Unfortunately, IDs get baked in to various places. For example, let's say my staging content includes a vocabulary and a Views module view to display the content of that vocabulary. The view is exportable as PHP, but if you look closely, you'll find the PHP includes something like: array ( 'tablename' => 'term_data', 'field' => 'vid', 'operator' => 'AND', 'options' => '', 'value' => array ( 0 => '7', ), Note the "7". That's the vocabulary's ID on the staging server. If, on the production server, the vid for that vocabulary is NOT 7, the view will not work as desired. I've found it convenient to hardcode IDs in various places of my own code. So I've grown fond of the notion that some important IDs will remain the same from staging to testing to production. I'm not saying it can't be done without hardcoding the IDs.

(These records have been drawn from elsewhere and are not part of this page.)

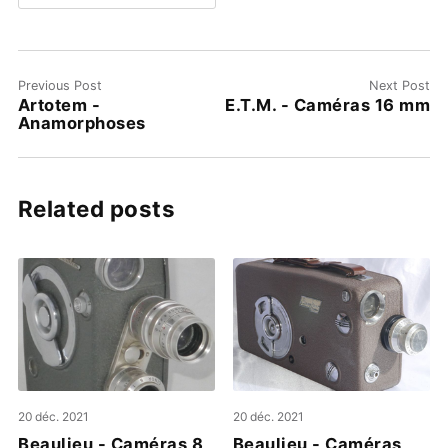
Previous Post
Next Post
Artotem -
E.T.M. - Caméras 16 mm
Anamorphoses
Related posts
20 déc. 2021
20 déc. 2021
Beaulieu - Caméras 8
Beaulieu - Caméras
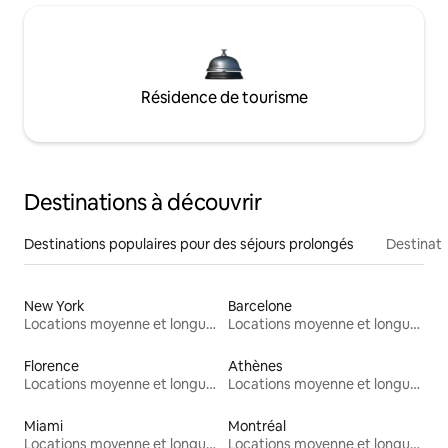
Résidence de tourisme
Destinations à découvrir
Destinations populaires pour des séjours prolongés
Destinati
New York
Barcelone
Locations moyenne et longue durée
Locations moyenne et longue durée
Florence
Athènes
Locations moyenne et longue durée
Locations moyenne et longue durée
Miami
Montréal
Locations moyenne et longue durée
Locations moyenne et longue durée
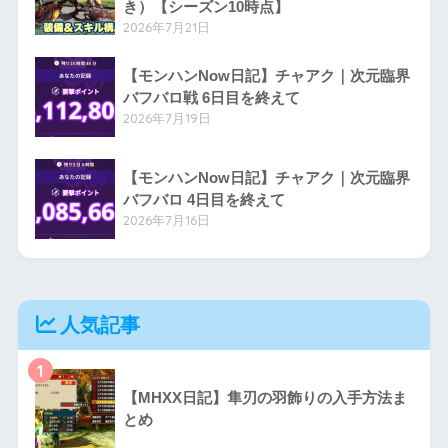
き）【シーズン10時点】
2026年7月21日
【モンハンNow日記】チャアク｜次元臨界
バフバロ戦 6日目を終えて
2026年7月19日
【モンハンNow日記】チャアク｜次元臨界
バフバロ 4日目を終えて
2026年7月16日
人気記事
1
【MHXX日記】隼刃の羽飾りの入手方法ま
とめ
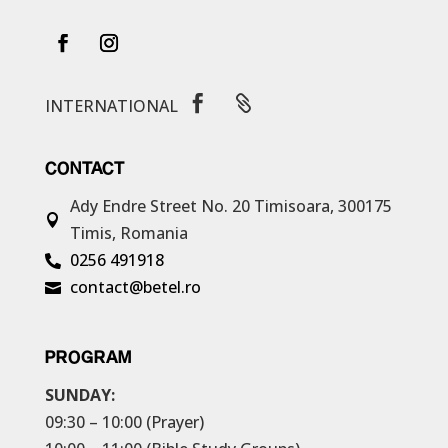


INTERNATIONAL
CONTACT
Ady Endre Street No. 20
Timisoara, 300175

Timis, Romania
0256 491918

contact@betel.ro

PROGRAM
SUNDAY:
09:30 – 10:00 (Prayer)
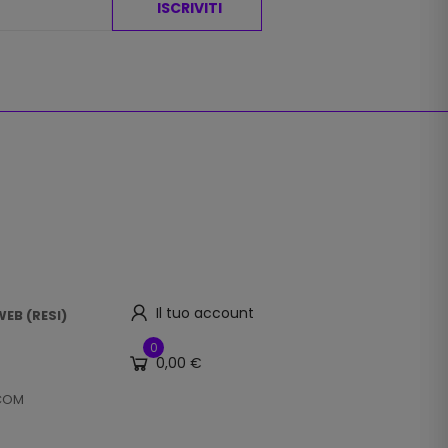
ISCRIVITI
Il tuo account
EB (RESI)
0
0,00 €
.COM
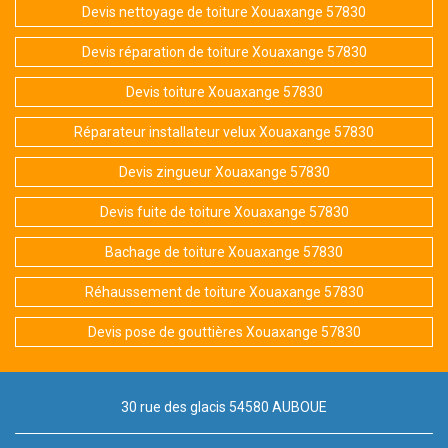
Devis nettoyage de toiture Xouaxange 57830
Devis réparation de toiture Xouaxange 57830
Devis toiture Xouaxange 57830
Réparateur installateur velux Xouaxange 57830
Devis zingueur Xouaxange 57830
Devis fuite de toiture Xouaxange 57830
Bachage de toiture Xouaxange 57830
Réhaussement de toiture Xouaxange 57830
Devis pose de gouttières Xouaxange 57830
30 rue des glacis 54580 AUBOUE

But it's quite a challenge. -Dave On Monday 19 June 2006 05:12, Adrian Rossouw wrote:
On 18 Jun 2006, at 10:03 PM, Bèr Kessels wrote:
With my first drafst for fixtures I simply solved this by NOT using any IDs. Because fixtures are pure PHP, we can let Drupal create the IDs. No need for any hardcoded ID, if you design the architecture of the import- export of staging code well enough, IMO.
I agree with the idea of imports / exports.
Shipping the defaults as php as opposed to sql makes a lot more sense.